Material for this task: Begin

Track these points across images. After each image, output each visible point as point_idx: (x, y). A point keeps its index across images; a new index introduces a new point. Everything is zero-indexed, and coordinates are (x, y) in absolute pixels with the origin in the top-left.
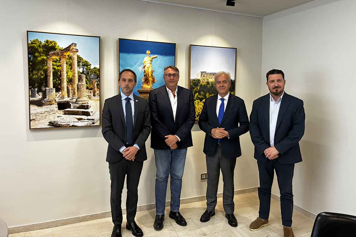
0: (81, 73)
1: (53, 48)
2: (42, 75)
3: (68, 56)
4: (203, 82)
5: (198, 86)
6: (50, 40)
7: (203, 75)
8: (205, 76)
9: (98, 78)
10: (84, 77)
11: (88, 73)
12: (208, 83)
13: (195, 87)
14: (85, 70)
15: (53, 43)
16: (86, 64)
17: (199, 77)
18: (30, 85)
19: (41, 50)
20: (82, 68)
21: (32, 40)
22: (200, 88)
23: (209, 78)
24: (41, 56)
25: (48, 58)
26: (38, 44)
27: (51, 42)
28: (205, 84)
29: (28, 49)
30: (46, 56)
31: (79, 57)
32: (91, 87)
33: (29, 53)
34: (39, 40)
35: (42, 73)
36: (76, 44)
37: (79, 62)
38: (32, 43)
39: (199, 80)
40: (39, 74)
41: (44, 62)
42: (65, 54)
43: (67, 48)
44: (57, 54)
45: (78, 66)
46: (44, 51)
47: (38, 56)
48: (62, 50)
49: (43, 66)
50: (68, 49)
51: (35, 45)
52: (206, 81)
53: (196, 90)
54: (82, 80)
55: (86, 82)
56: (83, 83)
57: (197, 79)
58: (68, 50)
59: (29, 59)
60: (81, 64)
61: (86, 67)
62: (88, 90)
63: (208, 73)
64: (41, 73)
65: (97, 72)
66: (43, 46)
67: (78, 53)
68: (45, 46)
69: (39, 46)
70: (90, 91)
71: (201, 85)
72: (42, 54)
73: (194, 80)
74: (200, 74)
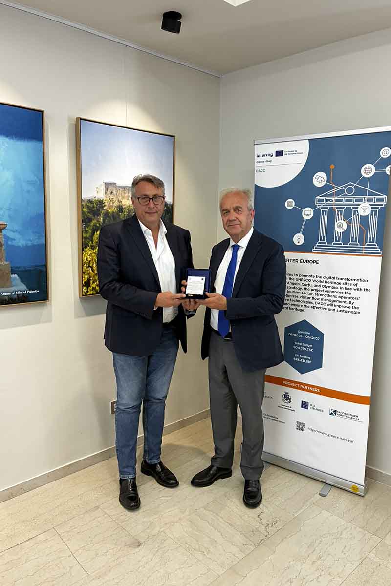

Material for this task: End

* **Your assignment**
Set out every record exactly, images excluded.

* **Task result**
Track these points across images. After each image, output each visible point as point_idx: (x, y). A point keeps its index across images; a new index introduces a new point. Everything is zero-indexed, and coordinates are (x, y) in absolute pixels with the origin in the top-left.
0: (81, 73)
1: (53, 48)
2: (42, 75)
3: (68, 56)
4: (203, 82)
5: (198, 86)
6: (50, 40)
7: (203, 75)
8: (205, 76)
9: (98, 78)
10: (84, 77)
11: (88, 73)
12: (208, 83)
13: (195, 87)
14: (85, 70)
15: (53, 43)
16: (86, 64)
17: (199, 77)
18: (30, 85)
19: (41, 50)
20: (82, 68)
21: (32, 40)
22: (200, 88)
23: (209, 78)
24: (41, 56)
25: (48, 58)
26: (38, 44)
27: (51, 42)
28: (205, 84)
29: (28, 49)
30: (46, 56)
31: (79, 57)
32: (91, 87)
33: (29, 53)
34: (39, 40)
35: (42, 73)
36: (76, 44)
37: (79, 62)
38: (32, 43)
39: (199, 80)
40: (39, 74)
41: (44, 62)
42: (65, 54)
43: (67, 48)
44: (57, 54)
45: (78, 66)
46: (44, 51)
47: (38, 56)
48: (62, 50)
49: (43, 66)
50: (68, 49)
51: (35, 45)
52: (206, 81)
53: (196, 90)
54: (82, 80)
55: (86, 82)
56: (83, 83)
57: (197, 79)
58: (68, 50)
59: (29, 59)
60: (81, 64)
61: (86, 67)
62: (88, 90)
63: (208, 73)
64: (41, 73)
65: (97, 72)
66: (43, 46)
67: (78, 53)
68: (45, 46)
69: (39, 46)
70: (90, 91)
71: (201, 85)
72: (42, 54)
73: (194, 80)
74: (200, 74)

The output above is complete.